■ **What to produce**: Copy the material below word for word, keeping every line unchanged.

■ **Exercise material**:
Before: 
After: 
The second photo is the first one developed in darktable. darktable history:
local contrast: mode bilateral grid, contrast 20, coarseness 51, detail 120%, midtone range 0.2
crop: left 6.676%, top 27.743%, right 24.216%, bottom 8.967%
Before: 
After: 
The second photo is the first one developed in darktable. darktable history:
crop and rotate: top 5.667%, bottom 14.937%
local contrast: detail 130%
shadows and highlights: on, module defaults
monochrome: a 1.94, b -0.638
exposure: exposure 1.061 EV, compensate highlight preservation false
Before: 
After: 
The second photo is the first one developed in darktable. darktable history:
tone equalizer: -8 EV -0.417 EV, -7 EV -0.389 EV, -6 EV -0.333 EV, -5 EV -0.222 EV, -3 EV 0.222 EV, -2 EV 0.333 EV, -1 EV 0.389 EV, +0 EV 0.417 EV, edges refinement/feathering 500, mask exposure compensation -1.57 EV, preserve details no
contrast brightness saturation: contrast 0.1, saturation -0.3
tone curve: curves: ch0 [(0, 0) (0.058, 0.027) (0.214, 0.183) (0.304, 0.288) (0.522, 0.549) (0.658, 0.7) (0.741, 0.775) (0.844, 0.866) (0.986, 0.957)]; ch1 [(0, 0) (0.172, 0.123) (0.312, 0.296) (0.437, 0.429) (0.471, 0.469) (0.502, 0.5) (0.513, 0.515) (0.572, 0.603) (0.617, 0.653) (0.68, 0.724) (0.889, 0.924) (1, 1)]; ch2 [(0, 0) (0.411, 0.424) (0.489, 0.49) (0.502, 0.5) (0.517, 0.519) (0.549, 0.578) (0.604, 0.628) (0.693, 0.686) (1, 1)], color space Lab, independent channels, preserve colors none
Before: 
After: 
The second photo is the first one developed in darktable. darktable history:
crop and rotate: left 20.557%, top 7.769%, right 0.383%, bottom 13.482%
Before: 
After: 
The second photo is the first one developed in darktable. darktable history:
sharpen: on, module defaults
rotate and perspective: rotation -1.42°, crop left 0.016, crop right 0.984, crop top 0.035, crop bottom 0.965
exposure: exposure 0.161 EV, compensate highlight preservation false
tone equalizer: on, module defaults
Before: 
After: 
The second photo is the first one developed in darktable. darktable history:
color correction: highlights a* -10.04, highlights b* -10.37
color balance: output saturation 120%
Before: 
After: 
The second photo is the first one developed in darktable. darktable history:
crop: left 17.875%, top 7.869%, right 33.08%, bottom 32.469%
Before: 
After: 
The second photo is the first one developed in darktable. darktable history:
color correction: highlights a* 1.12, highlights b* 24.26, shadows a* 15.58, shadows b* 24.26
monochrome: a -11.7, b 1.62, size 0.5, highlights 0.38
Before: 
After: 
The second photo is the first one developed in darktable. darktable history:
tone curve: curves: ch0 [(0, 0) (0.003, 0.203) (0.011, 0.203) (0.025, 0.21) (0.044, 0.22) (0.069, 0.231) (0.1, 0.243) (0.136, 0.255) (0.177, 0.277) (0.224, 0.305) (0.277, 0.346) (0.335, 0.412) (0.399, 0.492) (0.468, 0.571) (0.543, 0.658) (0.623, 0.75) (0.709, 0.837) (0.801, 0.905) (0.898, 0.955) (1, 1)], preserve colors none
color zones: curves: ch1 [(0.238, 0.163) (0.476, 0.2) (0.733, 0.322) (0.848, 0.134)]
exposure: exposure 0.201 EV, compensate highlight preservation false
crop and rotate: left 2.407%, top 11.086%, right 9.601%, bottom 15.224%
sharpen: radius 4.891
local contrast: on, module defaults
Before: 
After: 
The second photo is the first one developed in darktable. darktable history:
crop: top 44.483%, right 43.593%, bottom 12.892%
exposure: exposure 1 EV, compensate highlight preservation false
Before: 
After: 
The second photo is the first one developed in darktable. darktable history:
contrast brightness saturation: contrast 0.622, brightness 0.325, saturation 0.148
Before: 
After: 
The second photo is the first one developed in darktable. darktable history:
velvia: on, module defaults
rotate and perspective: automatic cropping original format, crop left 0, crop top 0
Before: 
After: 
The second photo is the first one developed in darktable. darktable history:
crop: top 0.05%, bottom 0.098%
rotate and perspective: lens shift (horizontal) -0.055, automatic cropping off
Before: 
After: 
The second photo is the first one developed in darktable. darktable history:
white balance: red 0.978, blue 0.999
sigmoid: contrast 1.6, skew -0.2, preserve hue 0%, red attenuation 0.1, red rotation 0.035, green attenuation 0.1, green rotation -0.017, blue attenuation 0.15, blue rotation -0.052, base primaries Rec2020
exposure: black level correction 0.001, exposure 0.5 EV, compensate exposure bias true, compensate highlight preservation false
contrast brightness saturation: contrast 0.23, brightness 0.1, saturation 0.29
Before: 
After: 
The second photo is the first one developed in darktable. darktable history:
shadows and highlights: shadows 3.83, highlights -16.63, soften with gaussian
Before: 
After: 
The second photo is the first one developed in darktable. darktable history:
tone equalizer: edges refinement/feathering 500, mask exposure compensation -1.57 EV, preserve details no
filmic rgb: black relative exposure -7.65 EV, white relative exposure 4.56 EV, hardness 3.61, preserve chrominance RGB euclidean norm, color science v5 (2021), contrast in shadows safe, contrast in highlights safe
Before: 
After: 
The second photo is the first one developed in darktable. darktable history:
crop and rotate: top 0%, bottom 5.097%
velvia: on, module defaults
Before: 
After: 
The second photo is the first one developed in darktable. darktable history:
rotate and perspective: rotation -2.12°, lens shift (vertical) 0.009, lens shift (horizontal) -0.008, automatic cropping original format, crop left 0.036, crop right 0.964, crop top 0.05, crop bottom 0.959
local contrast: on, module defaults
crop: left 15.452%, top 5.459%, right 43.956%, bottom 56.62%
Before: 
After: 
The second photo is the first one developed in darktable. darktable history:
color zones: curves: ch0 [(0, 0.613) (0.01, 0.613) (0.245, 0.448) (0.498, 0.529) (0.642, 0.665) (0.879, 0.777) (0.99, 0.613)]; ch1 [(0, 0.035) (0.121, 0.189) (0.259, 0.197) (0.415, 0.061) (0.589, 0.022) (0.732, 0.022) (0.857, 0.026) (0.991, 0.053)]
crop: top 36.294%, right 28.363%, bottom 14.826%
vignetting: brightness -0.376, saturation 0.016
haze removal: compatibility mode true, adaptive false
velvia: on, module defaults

■ **Answer to the task**:
Before: 
After: 
The second photo is the first one developed in darktable. darktable history:
local contrast: mode bilateral grid, contrast 20, coarseness 51, detail 120%, midtone range 0.2
crop: left 6.676%, top 27.743%, right 24.216%, bottom 8.967%
Before: 
After: 
The second photo is the first one developed in darktable. darktable history:
crop and rotate: top 5.667%, bottom 14.937%
local contrast: detail 130%
shadows and highlights: on, module defaults
monochrome: a 1.94, b -0.638
exposure: exposure 1.061 EV, compensate highlight preservation false
Before: 
After: 
The second photo is the first one developed in darktable. darktable history:
tone equalizer: -8 EV -0.417 EV, -7 EV -0.389 EV, -6 EV -0.333 EV, -5 EV -0.222 EV, -3 EV 0.222 EV, -2 EV 0.333 EV, -1 EV 0.389 EV, +0 EV 0.417 EV, edges refinement/feathering 500, mask exposure compensation -1.57 EV, preserve details no
contrast brightness saturation: contrast 0.1, saturation -0.3
tone curve: curves: ch0 [(0, 0) (0.058, 0.027) (0.214, 0.183) (0.304, 0.288) (0.522, 0.549) (0.658, 0.7) (0.741, 0.775) (0.844, 0.866) (0.986, 0.957)]; ch1 [(0, 0) (0.172, 0.123) (0.312, 0.296) (0.437, 0.429) (0.471, 0.469) (0.502, 0.5) (0.513, 0.515) (0.572, 0.603) (0.617, 0.653) (0.68, 0.724) (0.889, 0.924) (1, 1)]; ch2 [(0, 0) (0.411, 0.424) (0.489, 0.49) (0.502, 0.5) (0.517, 0.519) (0.549, 0.578) (0.604, 0.628) (0.693, 0.686) (1, 1)], color space Lab, independent channels, preserve colors none
Before: 
After: 
The second photo is the first one developed in darktable. darktable history:
crop and rotate: left 20.557%, top 7.769%, right 0.383%, bottom 13.482%
Before: 
After: 
The second photo is the first one developed in darktable. darktable history:
sharpen: on, module defaults
rotate and perspective: rotation -1.42°, crop left 0.016, crop right 0.984, crop top 0.035, crop bottom 0.965
exposure: exposure 0.161 EV, compensate highlight preservation false
tone equalizer: on, module defaults
Before: 
After: 
The second photo is the first one developed in darktable. darktable history:
color correction: highlights a* -10.04, highlights b* -10.37
color balance: output saturation 120%
Before: 
After: 
The second photo is the first one developed in darktable. darktable history:
crop: left 17.875%, top 7.869%, right 33.08%, bottom 32.469%
Before: 
After: 
The second photo is the first one developed in darktable. darktable history:
color correction: highlights a* 1.12, highlights b* 24.26, shadows a* 15.58, shadows b* 24.26
monochrome: a -11.7, b 1.62, size 0.5, highlights 0.38
Before: 
After: 
The second photo is the first one developed in darktable. darktable history:
tone curve: curves: ch0 [(0, 0) (0.003, 0.203) (0.011, 0.203) (0.025, 0.21) (0.044, 0.22) (0.069, 0.231) (0.1, 0.243) (0.136, 0.255) (0.177, 0.277) (0.224, 0.305) (0.277, 0.346) (0.335, 0.412) (0.399, 0.492) (0.468, 0.571) (0.543, 0.658) (0.623, 0.75) (0.709, 0.837) (0.801, 0.905) (0.898, 0.955) (1, 1)], preserve colors none
color zones: curves: ch1 [(0.238, 0.163) (0.476, 0.2) (0.733, 0.322) (0.848, 0.134)]
exposure: exposure 0.201 EV, compensate highlight preservation false
crop and rotate: left 2.407%, top 11.086%, right 9.601%, bottom 15.224%
sharpen: radius 4.891
local contrast: on, module defaults
Before: 
After: 
The second photo is the first one developed in darktable. darktable history:
crop: top 44.483%, right 43.593%, bottom 12.892%
exposure: exposure 1 EV, compensate highlight preservation false
Before: 
After: 
The second photo is the first one developed in darktable. darktable history:
contrast brightness saturation: contrast 0.622, brightness 0.325, saturation 0.148
Before: 
After: 
The second photo is the first one developed in darktable. darktable history:
velvia: on, module defaults
rotate and perspective: automatic cropping original format, crop left 0, crop top 0
Before: 
After: 
The second photo is the first one developed in darktable. darktable history:
crop: top 0.05%, bottom 0.098%
rotate and perspective: lens shift (horizontal) -0.055, automatic cropping off
Before: 
After: 
The second photo is the first one developed in darktable. darktable history:
white balance: red 0.978, blue 0.999
sigmoid: contrast 1.6, skew -0.2, preserve hue 0%, red attenuation 0.1, red rotation 0.035, green attenuation 0.1, green rotation -0.017, blue attenuation 0.15, blue rotation -0.052, base primaries Rec2020
exposure: black level correction 0.001, exposure 0.5 EV, compensate exposure bias true, compensate highlight preservation false
contrast brightness saturation: contrast 0.23, brightness 0.1, saturation 0.29
Before: 
After: 
The second photo is the first one developed in darktable. darktable history:
shadows and highlights: shadows 3.83, highlights -16.63, soften with gaussian
Before: 
After: 
The second photo is the first one developed in darktable. darktable history:
tone equalizer: edges refinement/feathering 500, mask exposure compensation -1.57 EV, preserve details no
filmic rgb: black relative exposure -7.65 EV, white relative exposure 4.56 EV, hardness 3.61, preserve chrominance RGB euclidean norm, color science v5 (2021), contrast in shadows safe, contrast in highlights safe
Before: 
After: 
The second photo is the first one developed in darktable. darktable history:
crop and rotate: top 0%, bottom 5.097%
velvia: on, module defaults
Before: 
After: 
The second photo is the first one developed in darktable. darktable history:
rotate and perspective: rotation -2.12°, lens shift (vertical) 0.009, lens shift (horizontal) -0.008, automatic cropping original format, crop left 0.036, crop right 0.964, crop top 0.05, crop bottom 0.959
local contrast: on, module defaults
crop: left 15.452%, top 5.459%, right 43.956%, bottom 56.62%
Before: 
After: 
The second photo is the first one developed in darktable. darktable history:
color zones: curves: ch0 [(0, 0.613) (0.01, 0.613) (0.245, 0.448) (0.498, 0.529) (0.642, 0.665) (0.879, 0.777) (0.99, 0.613)]; ch1 [(0, 0.035) (0.121, 0.189) (0.259, 0.197) (0.415, 0.061) (0.589, 0.022) (0.732, 0.022) (0.857, 0.026) (0.991, 0.053)]
crop: top 36.294%, right 28.363%, bottom 14.826%
vignetting: brightness -0.376, saturation 0.016
haze removal: compatibility mode true, adaptive false
velvia: on, module defaults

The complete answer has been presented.